▸ **DESCRIPTION OF THE TASK**
Leave every picture out, then reproduce the rest of the listing exactly.

▸ **SOURCE MATERIAL**
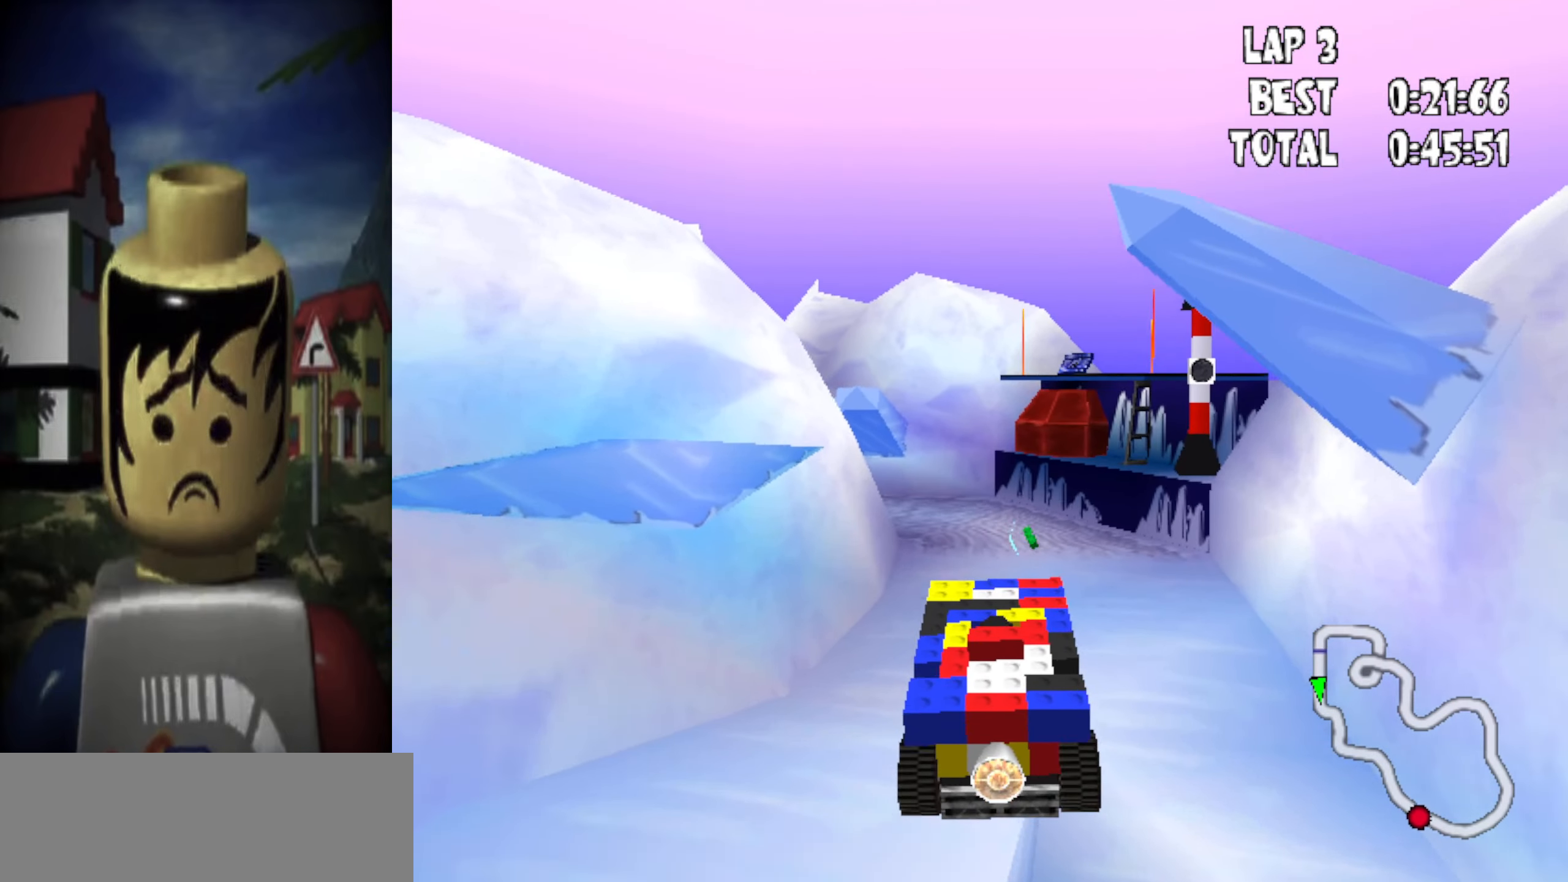
{"keys": ["up"], "events": [[83, "right", "up"]]}
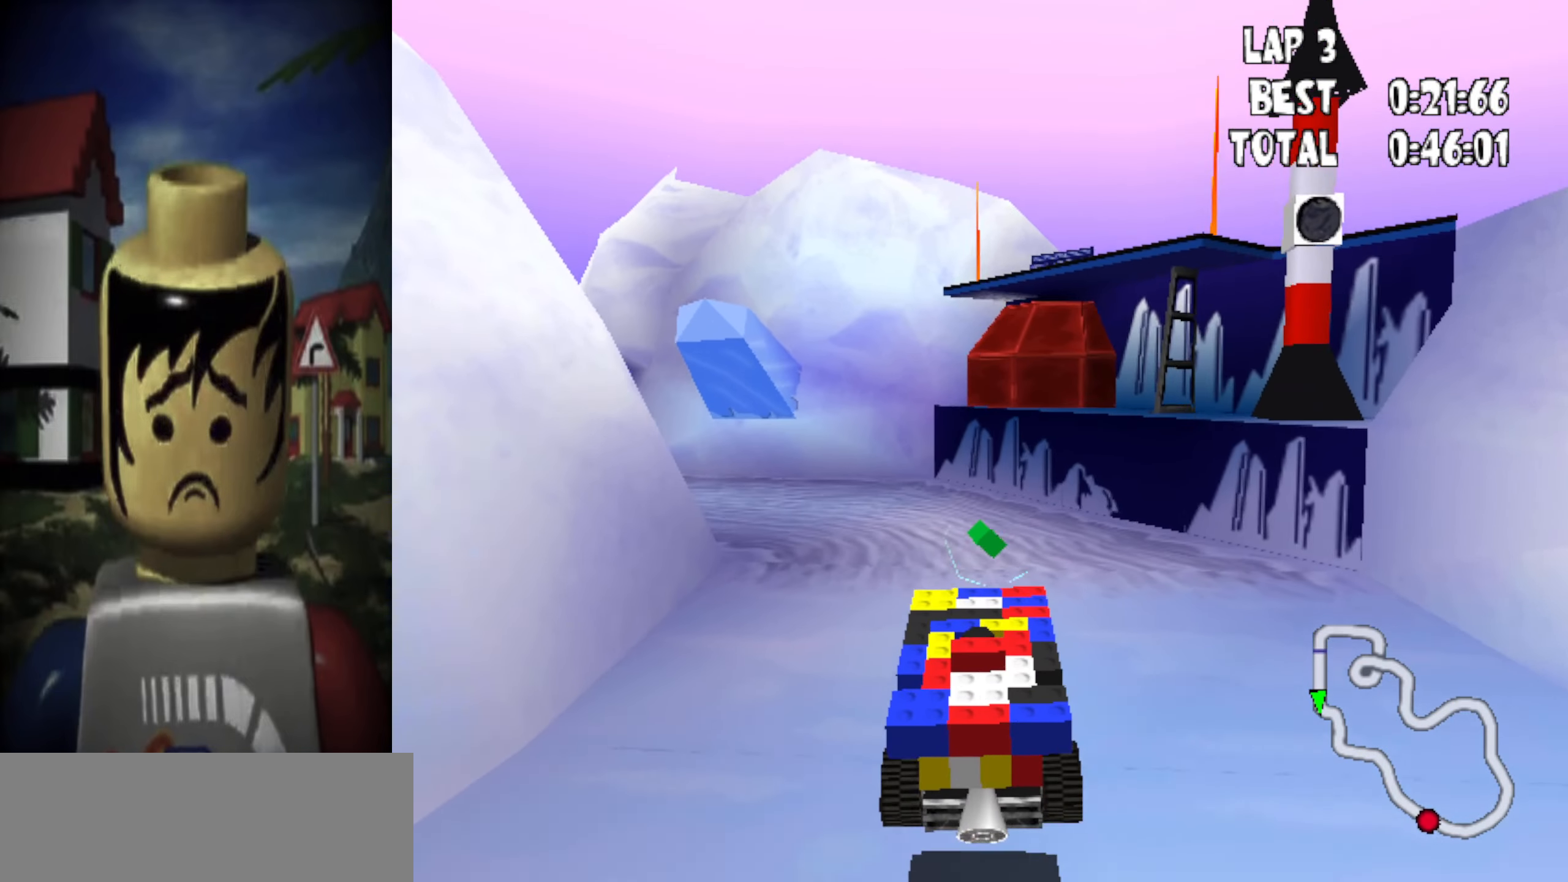
{"keys": ["down", "left", "powerslide", "up"], "events": [[133, "down", "down"], [133, "left", "down"], [233, "powerslide", "down"]]}
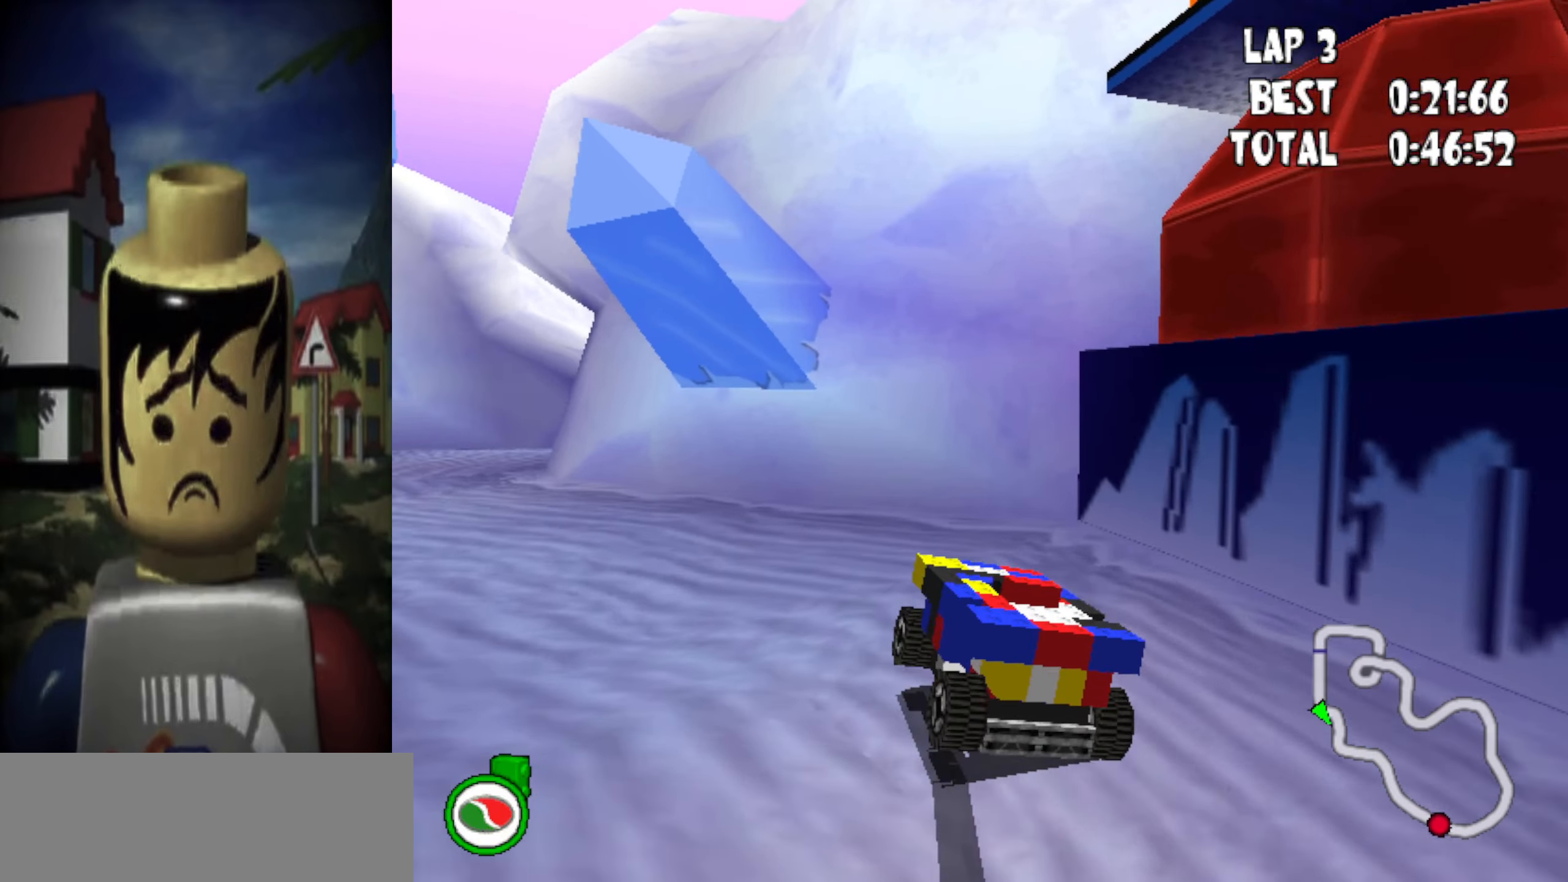
{"keys": ["down", "up"], "events": [[150, "powerslide", "up"], [200, "left", "up"], [200, "right", "down"], [433, "right", "up"]]}
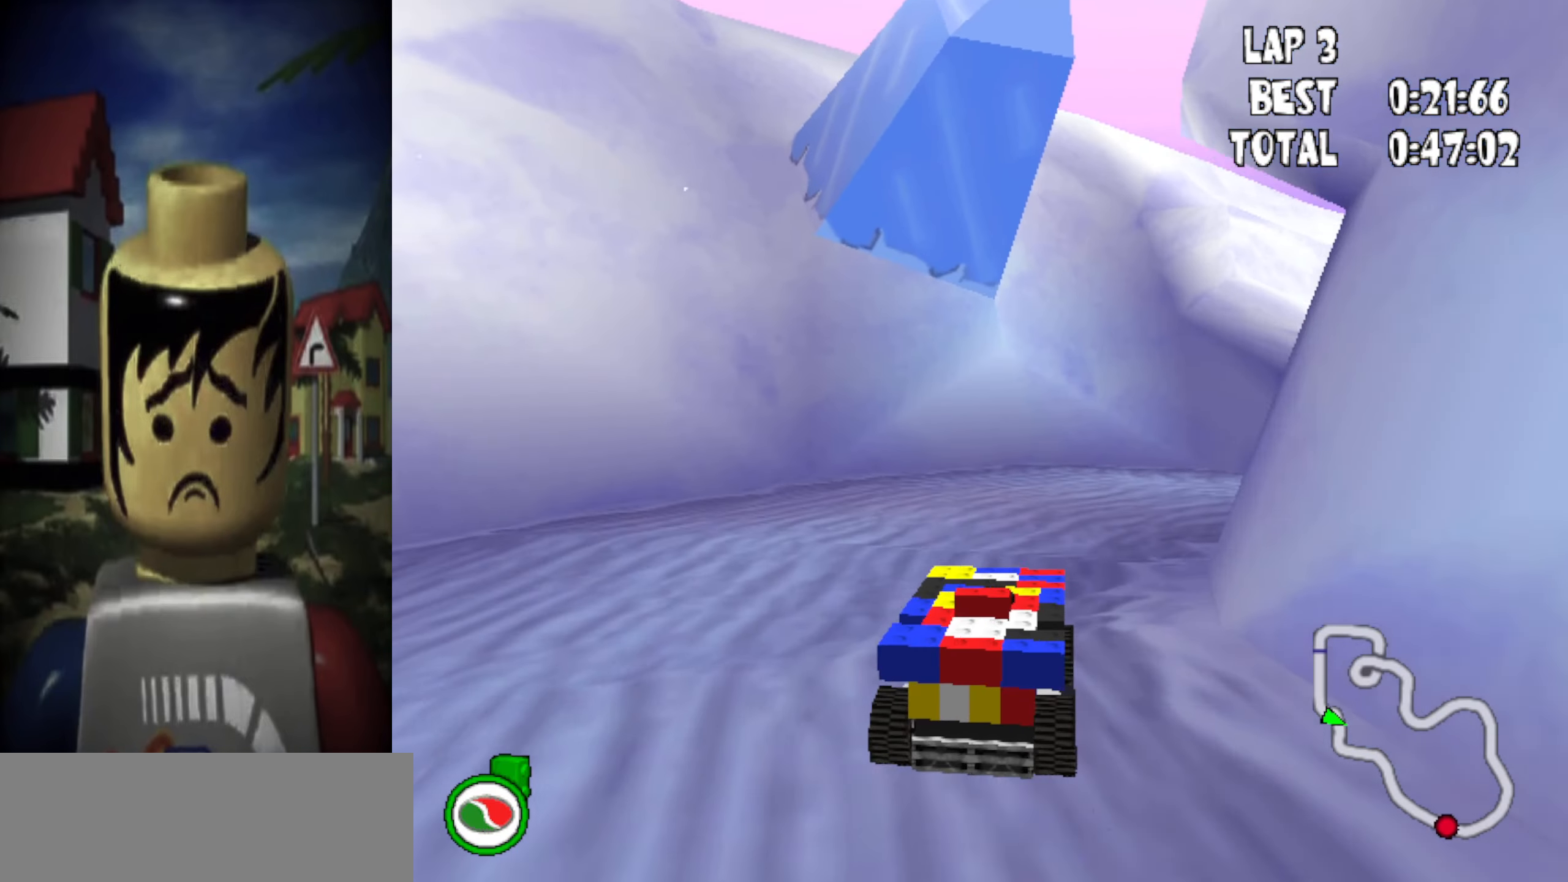
{"keys": ["down", "powerslide", "right", "up"], "events": [[116, "right", "down"], [350, "powerslide", "down"]]}
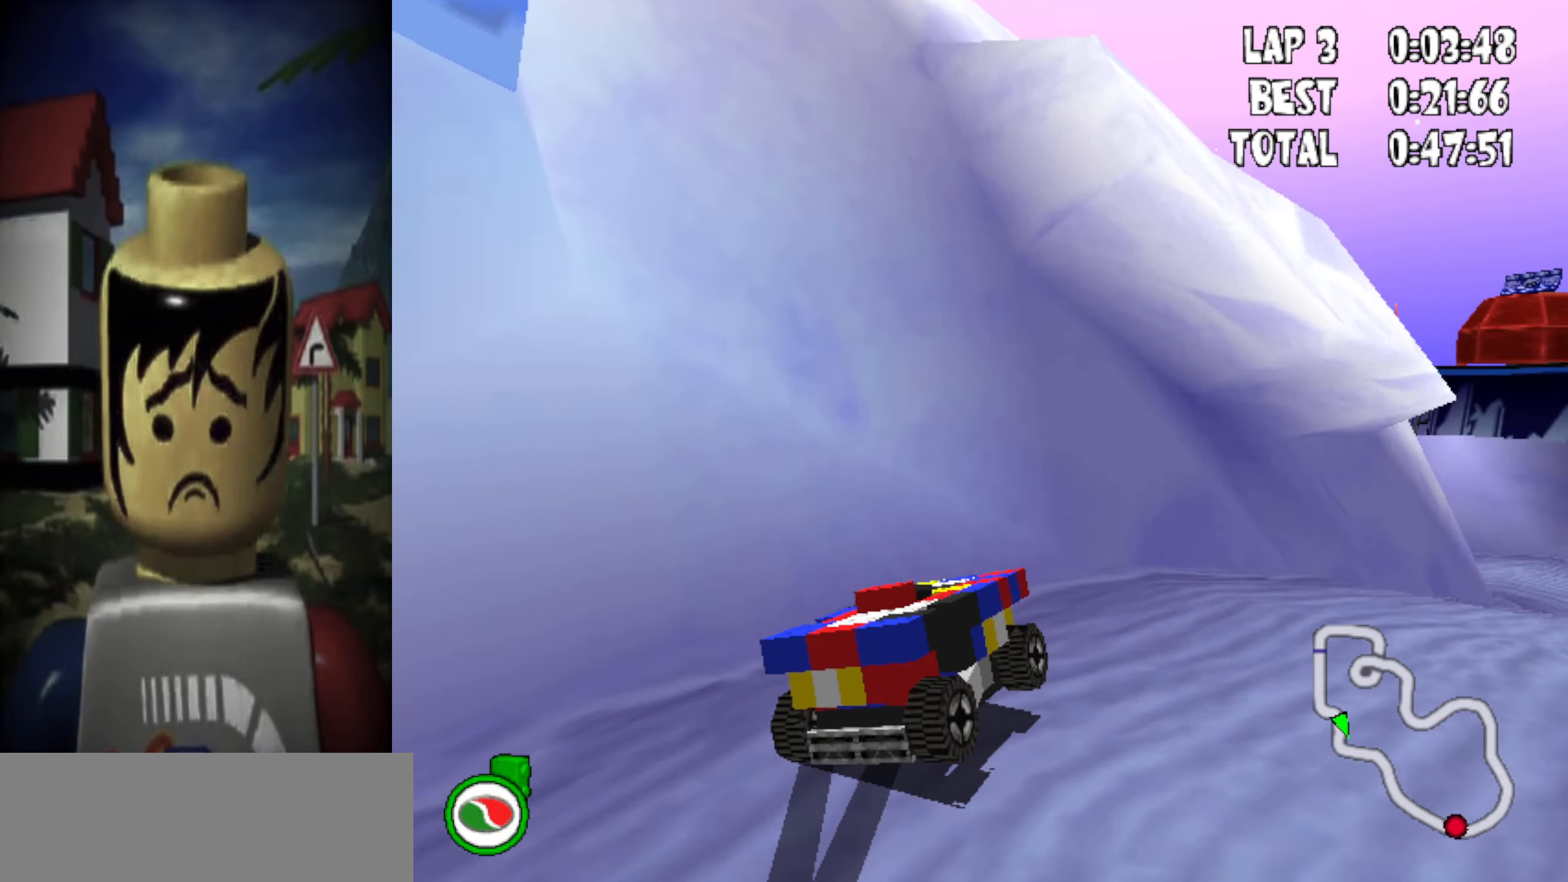
{"keys": ["down", "powerslide", "right", "up"], "events": []}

▸ **FINAL ANSWER**
{"keys": ["up"], "events": [[83, "right", "up"]]}
{"keys": ["down", "left", "powerslide", "up"], "events": [[133, "down", "down"], [133, "left", "down"], [233, "powerslide", "down"]]}
{"keys": ["down", "up"], "events": [[150, "powerslide", "up"], [200, "left", "up"], [200, "right", "down"], [433, "right", "up"]]}
{"keys": ["down", "powerslide", "right", "up"], "events": [[116, "right", "down"], [350, "powerslide", "down"]]}
{"keys": ["down", "powerslide", "right", "up"], "events": []}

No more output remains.